How to Apply Your Converted Sensitivity
- Enter your current game, DPI, and sensitivity into the converter above.
- Note the converted sensitivity value for your target game.
- Open the target game and go to Settings → Mouse / Sensitivity.
- Enter the converted sensitivity value. Use decimal precision — most games accept 3+ decimal places.
- In CS2, make sure
m_rawinput 1is active in the console to bypass Windows mouse acceleration. - In Valorant, set Enhanced Pointer Precision to Off in Windows mouse settings.
- Use a custom aim training scenario to verify the feel before playing ranked matches.
Does Polling Rate Affect Sensitivity Feel?
Yes — significantly. Your converted sensitivity can be mathematically perfect, but polling rate determines how smoothly that sensitivity is expressed on-screen.
At 125Hz (8ms updates), fast movements produce visible stepping and stutter because the game only receives 8 position updates per second. At 1000Hz (1ms), the same sensitivity feels fluid. At 8000Hz, micro-movements are captured with extreme precision.
If your converted sensitivity feels jittery or inconsistent in either game, verify your polling rate matches your hardware spec. Use our free mouse polling rate test — it takes under 10 seconds in your browser and requires no download.
Frequently Asked Questions
How do I convert CS2 sensitivity to Valorant?
Multiply your CS2 sensitivity by 0.3143. This is the fixed conversion ratio derived from each game’s yaw value (CS2: 0.022, Valorant: 0.07). For example, CS2 2.0 sensitivity converts to 0.629 in Valorant at the same DPI. Use the calculator above for instant results at any DPI.
Why is Overwatch 2 sensitivity so much higher than CS2?
Overwatch 2 uses a very low yaw value (0.0066 vs CS2’s 0.022). This means OW2’s sensitivity slider moves the camera much less per unit compared to CS2. To achieve the same turning speed, you need a proportionally higher sensitivity number in Overwatch 2. The physics are identical — only the scale differs.
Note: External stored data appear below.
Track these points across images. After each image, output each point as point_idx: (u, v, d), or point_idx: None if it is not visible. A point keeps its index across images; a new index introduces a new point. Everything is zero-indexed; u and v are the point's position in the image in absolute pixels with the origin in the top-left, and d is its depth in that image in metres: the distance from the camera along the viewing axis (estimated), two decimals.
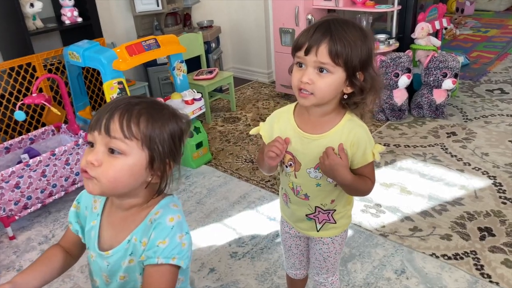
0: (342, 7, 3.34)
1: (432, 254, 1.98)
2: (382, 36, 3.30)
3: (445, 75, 3.16)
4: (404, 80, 3.16)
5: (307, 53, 1.03)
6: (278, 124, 1.21)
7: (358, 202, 2.36)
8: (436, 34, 3.67)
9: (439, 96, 3.23)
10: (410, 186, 2.49)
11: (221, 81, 3.49)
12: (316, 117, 1.13)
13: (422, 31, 3.30)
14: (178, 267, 0.89)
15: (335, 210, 1.27)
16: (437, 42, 3.46)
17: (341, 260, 1.98)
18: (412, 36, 3.37)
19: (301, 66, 1.06)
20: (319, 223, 1.29)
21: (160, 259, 0.85)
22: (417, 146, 2.93)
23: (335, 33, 1.01)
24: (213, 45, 3.87)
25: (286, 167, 1.22)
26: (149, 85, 3.53)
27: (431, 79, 3.19)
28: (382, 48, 3.25)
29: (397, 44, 3.35)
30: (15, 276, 0.91)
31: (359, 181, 1.14)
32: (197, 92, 2.84)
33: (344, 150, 1.11)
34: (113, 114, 0.82)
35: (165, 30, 3.64)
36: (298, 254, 1.46)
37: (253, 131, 1.30)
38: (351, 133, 1.12)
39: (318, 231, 1.31)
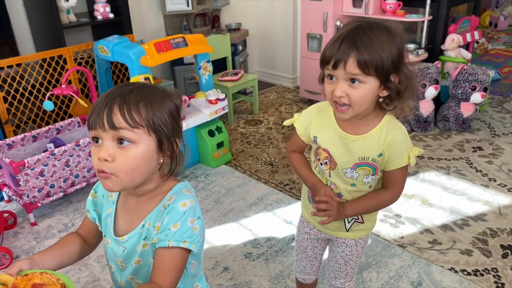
0: (372, 15, 3.32)
1: (451, 269, 1.92)
2: (411, 46, 3.26)
3: (474, 89, 3.09)
4: (431, 91, 3.10)
5: (335, 67, 1.02)
6: (317, 120, 1.20)
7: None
8: (467, 46, 3.60)
9: (466, 110, 3.16)
10: (432, 198, 2.44)
11: (245, 83, 3.50)
12: (355, 119, 1.12)
13: (452, 42, 3.24)
14: (189, 251, 0.89)
15: None
16: (468, 55, 3.39)
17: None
18: (442, 47, 3.31)
19: (332, 79, 1.05)
20: (349, 222, 1.28)
21: (171, 242, 0.86)
22: (441, 159, 2.87)
23: (361, 44, 0.99)
24: (240, 47, 3.90)
25: (321, 164, 1.21)
26: (175, 84, 3.58)
27: (459, 91, 3.13)
28: (411, 58, 3.20)
29: (426, 55, 3.30)
30: (33, 254, 0.94)
31: (369, 202, 1.19)
32: (221, 93, 2.86)
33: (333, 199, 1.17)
34: (111, 108, 0.82)
35: (194, 31, 3.68)
36: (312, 257, 1.44)
37: (287, 122, 1.29)
38: (389, 135, 1.11)
39: (347, 231, 1.29)
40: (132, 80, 2.46)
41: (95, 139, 0.85)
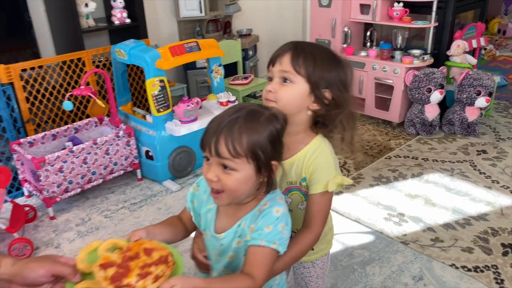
0: (379, 21, 3.41)
1: (452, 265, 2.00)
2: (417, 52, 3.34)
3: (478, 93, 3.16)
4: (436, 96, 3.18)
5: (273, 63, 1.09)
6: None
7: (381, 210, 2.41)
8: (473, 52, 3.67)
9: (471, 114, 3.23)
10: (435, 198, 2.51)
11: (255, 87, 3.61)
12: (286, 136, 1.05)
13: (458, 48, 3.31)
14: (277, 253, 0.98)
15: None
16: (473, 60, 3.46)
17: (360, 262, 2.02)
18: (448, 53, 3.39)
19: (271, 80, 1.11)
20: None
21: (263, 241, 0.96)
22: (446, 161, 2.94)
23: (301, 46, 1.07)
24: (251, 52, 4.01)
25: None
26: (188, 87, 3.69)
27: (464, 96, 3.20)
28: (416, 63, 3.28)
29: (432, 60, 3.38)
30: (148, 226, 1.05)
31: (294, 252, 1.08)
32: (232, 95, 2.96)
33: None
34: (219, 138, 0.92)
35: (206, 36, 3.80)
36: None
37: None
38: (311, 160, 1.11)
39: None
40: (147, 82, 2.57)
41: (206, 158, 0.97)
Does DPI affect the conversion result?
The converted sensitivity value changes with DPI, but the resulting physical movement (cm/360°) stays the same. If you use 1600 DPI instead of 800 DPI, your converted sensitivity will be half as large — but your mouse will travel the same physical distance for a 360° turn. The conversion is always cm/360° neutral.
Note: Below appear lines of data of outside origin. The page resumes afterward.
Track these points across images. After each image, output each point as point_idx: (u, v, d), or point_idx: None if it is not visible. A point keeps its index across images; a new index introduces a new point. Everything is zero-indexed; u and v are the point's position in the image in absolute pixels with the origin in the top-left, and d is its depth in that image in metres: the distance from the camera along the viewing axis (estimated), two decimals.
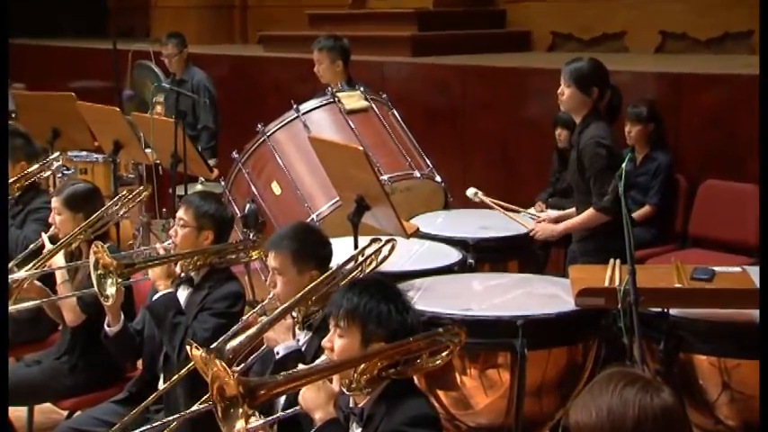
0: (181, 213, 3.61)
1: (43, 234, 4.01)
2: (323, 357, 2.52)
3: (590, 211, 4.05)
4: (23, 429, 4.19)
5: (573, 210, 4.27)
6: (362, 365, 2.38)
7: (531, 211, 4.96)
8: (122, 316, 3.55)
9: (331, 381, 2.40)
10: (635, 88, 5.69)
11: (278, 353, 2.98)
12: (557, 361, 3.36)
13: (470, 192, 4.62)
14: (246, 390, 2.22)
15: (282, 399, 2.78)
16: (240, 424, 2.21)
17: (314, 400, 2.36)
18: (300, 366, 2.45)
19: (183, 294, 3.55)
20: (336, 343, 2.47)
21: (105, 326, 3.56)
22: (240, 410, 2.21)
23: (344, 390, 2.42)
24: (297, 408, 2.43)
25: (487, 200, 4.54)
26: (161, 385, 3.53)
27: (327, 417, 2.36)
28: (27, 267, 3.80)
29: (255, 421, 2.36)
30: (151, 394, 3.44)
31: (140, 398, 3.50)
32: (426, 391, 3.25)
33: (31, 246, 4.13)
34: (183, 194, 5.08)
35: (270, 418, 2.54)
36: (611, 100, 4.13)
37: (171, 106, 6.69)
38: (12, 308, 3.71)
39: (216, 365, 2.32)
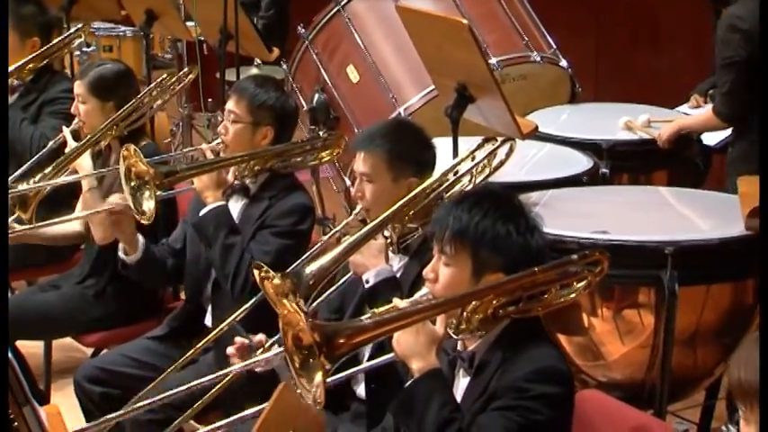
0: (231, 105, 3.62)
1: (65, 128, 4.07)
2: (423, 290, 2.54)
3: (708, 112, 4.14)
4: (39, 369, 4.33)
5: None
6: (474, 303, 2.40)
7: (685, 108, 4.87)
8: (140, 239, 3.61)
9: (434, 322, 2.42)
10: None
11: (367, 281, 3.04)
12: (717, 301, 3.36)
13: (642, 118, 4.48)
14: (323, 338, 2.23)
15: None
16: (318, 378, 2.23)
17: (411, 345, 2.38)
18: (396, 301, 2.46)
19: (236, 207, 3.60)
20: (441, 273, 2.49)
21: (121, 254, 3.63)
22: (317, 363, 2.22)
23: (451, 332, 2.44)
24: (390, 355, 2.46)
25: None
26: (208, 319, 3.64)
27: (428, 367, 2.38)
28: (45, 172, 3.83)
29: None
30: (196, 329, 3.55)
31: (183, 334, 3.62)
32: None
33: (50, 143, 4.21)
34: (234, 81, 5.13)
35: (355, 369, 2.57)
36: None
37: None
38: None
39: (285, 306, 2.34)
Can I convert controller sensitivity the same way?
No. Controller sensitivity uses a fundamentally different input model — analog sticks report directional position (axis values), not pixel-delta movement. There is no cm/360° equivalent for controllers. However, your controller’s polling rate still affects how quickly those axis values are reported to the game.
Why does my converted Valorant sensitivity feel different from my CS2 sensitivity?
The most common reason is FOV difference. CS2 uses 90° FOV by default; Valorant uses 103° (approx.). At the same cm/360°, Valorant’s wider FOV makes movement feel slightly faster. Some players adjust their Valorant sensitivity 5–10% lower than the mathematically converted value to compensate. Try the exact conversion first, then fine-tune based on feel.